MySQL – Fetch Only New Data from Auto-Updating Online SQL Database

MySQLpython

I have an online MySQL (presto) database which keeps on auto-updating (i.e., new rows keep getting added to the tables(views, to be exact) every day). I want to fetch the data from it every day but don't want to refetch the data that I have already fetched before.

I am using python3 for extracting the data from the online host database as:

from pyhive import presto
import numpy as np
cursor=presto.connect().cursor()
sql = 'select * from schema.table'
cursor.execute(sql)
rows = np.array(cursor.fetchall())
cursor.close()

Doing this takes time and fetches all the data (new data as well as already fetched data).

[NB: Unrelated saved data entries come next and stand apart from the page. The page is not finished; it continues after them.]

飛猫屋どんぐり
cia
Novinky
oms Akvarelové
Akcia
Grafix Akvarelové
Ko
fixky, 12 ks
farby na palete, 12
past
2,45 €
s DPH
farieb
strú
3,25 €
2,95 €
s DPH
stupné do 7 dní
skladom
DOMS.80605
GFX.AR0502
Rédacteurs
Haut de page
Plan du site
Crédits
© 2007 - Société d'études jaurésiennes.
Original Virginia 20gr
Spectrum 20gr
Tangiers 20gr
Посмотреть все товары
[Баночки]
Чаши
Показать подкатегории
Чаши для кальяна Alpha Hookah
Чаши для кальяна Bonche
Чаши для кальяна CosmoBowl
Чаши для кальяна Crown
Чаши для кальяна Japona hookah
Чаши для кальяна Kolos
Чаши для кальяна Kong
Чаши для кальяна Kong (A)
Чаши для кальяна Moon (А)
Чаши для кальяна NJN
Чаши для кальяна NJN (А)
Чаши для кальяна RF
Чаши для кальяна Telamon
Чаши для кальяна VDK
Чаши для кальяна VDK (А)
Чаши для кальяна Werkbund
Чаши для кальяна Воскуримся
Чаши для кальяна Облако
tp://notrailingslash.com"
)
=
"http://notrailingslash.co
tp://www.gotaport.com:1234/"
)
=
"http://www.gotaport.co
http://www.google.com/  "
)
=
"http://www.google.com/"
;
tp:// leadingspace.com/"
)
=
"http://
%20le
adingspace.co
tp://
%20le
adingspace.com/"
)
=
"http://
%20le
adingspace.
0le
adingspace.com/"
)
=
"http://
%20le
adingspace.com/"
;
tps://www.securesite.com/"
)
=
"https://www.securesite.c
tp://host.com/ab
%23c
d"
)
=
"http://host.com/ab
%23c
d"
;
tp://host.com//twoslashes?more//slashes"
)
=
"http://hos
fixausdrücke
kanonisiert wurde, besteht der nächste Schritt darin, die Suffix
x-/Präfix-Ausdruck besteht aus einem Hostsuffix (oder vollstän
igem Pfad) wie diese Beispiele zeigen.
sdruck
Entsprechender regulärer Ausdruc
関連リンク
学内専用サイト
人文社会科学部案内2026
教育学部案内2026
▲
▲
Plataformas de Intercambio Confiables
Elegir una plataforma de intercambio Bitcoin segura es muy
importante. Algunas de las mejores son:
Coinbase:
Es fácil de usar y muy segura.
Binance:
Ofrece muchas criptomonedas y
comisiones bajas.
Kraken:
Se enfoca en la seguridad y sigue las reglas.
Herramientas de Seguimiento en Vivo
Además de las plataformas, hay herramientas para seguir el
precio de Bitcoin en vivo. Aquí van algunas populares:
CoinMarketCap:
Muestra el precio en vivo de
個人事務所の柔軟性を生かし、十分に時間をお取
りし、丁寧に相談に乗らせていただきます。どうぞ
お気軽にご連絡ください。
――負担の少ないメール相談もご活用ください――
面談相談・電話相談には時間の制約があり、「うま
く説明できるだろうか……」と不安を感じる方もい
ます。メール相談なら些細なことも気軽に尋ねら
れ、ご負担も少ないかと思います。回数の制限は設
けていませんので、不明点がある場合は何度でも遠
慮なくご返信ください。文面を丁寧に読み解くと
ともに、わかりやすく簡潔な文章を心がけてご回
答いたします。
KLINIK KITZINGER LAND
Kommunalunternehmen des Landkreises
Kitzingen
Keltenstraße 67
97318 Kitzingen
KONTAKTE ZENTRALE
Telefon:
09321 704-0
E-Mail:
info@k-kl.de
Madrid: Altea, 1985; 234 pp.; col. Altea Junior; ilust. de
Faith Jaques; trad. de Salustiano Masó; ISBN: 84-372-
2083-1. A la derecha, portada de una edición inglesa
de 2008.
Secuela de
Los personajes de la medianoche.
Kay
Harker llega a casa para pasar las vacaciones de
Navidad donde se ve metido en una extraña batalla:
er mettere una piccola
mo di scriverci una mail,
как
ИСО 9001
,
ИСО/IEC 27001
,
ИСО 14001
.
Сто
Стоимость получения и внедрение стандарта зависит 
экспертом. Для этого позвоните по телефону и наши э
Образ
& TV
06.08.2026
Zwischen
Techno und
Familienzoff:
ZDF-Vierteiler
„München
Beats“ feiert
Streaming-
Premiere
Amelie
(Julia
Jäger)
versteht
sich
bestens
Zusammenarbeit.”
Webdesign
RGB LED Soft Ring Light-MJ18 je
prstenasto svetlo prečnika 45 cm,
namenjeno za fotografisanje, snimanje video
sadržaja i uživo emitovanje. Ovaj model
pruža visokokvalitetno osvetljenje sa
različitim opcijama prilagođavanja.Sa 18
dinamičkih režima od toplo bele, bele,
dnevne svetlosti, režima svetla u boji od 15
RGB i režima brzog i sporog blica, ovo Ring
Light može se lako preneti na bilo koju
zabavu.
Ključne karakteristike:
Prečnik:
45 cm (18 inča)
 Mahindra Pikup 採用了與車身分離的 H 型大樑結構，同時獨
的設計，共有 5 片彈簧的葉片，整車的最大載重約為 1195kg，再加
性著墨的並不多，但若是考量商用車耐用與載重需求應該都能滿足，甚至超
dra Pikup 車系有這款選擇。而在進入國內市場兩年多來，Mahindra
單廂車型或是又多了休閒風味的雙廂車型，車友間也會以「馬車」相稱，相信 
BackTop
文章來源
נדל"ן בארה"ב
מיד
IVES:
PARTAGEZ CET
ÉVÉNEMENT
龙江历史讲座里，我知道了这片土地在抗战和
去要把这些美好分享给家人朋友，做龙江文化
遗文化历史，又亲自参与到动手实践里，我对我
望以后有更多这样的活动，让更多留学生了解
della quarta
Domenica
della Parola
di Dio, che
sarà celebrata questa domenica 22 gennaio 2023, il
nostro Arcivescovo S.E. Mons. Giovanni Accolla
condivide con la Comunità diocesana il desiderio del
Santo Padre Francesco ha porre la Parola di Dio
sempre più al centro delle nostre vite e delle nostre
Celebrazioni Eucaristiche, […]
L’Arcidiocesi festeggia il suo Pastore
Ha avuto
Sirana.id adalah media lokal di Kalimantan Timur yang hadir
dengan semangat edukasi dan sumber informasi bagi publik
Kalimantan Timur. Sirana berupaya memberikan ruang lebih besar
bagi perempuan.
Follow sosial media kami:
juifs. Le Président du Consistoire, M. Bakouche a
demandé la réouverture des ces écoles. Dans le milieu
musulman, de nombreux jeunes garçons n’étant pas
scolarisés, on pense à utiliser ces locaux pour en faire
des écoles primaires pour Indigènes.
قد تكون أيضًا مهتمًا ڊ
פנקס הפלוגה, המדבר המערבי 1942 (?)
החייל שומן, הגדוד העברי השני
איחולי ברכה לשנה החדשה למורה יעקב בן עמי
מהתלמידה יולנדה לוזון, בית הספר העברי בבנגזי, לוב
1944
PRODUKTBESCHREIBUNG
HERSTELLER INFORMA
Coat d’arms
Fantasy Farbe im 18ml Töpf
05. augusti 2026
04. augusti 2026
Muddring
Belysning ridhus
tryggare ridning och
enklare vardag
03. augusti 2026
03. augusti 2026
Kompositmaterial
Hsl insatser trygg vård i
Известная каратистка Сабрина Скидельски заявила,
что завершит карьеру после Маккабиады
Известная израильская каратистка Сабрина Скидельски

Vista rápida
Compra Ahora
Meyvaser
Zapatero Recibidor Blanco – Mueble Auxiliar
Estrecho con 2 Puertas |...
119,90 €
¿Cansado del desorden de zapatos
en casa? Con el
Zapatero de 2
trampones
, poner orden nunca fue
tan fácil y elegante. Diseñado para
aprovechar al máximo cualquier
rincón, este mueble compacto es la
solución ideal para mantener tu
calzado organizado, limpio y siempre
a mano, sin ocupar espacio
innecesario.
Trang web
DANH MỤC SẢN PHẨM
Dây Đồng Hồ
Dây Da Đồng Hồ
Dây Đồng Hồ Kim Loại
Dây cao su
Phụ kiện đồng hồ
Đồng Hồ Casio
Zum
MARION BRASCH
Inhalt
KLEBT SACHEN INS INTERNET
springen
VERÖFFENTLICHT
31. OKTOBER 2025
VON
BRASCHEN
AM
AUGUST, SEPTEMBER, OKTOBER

I am storing the data in rows variable in a csv file afterward.

Is there any way to get only the new data (id is the primary key in the table)?

Thanks in advance.

Best Answer

Assuming id is an incrementing number or something else which grows every time you insert a new row (such as a timestamp), this should be quite straightforward:

First read the last id value in the csv file from the previous run, and then use this in your query line:

sql = 'SELECT * FROM schema.table WHERE id > %d ORDER BY id ASC' % id

UPDATE:

If id is not an incrementing key, e.g. it's a UUID, then this becomes much harder. Other DBMSes (e.g. Oracle) have rowid which could probably have been used here, though that is not a MySQL feature. MariaDB has rowid in its CONNECT storage engine, so you could set up a local MariaDB instance, install the CONNECT engine, create a CONNECT table connected to your remote MySQL table schema.table with the special rowid column using a statement such as:

CREATE TABLE connect_table (
 col1 float,
 col2 datetime,
 col3 varchar(20),
 row_id int special=rowid
)
ENGINE=CONNECT TABLE_TYPE=MYSQL DBNAME=mytest TABNAME=table
CONNECTION='mysql://root:password@localhost';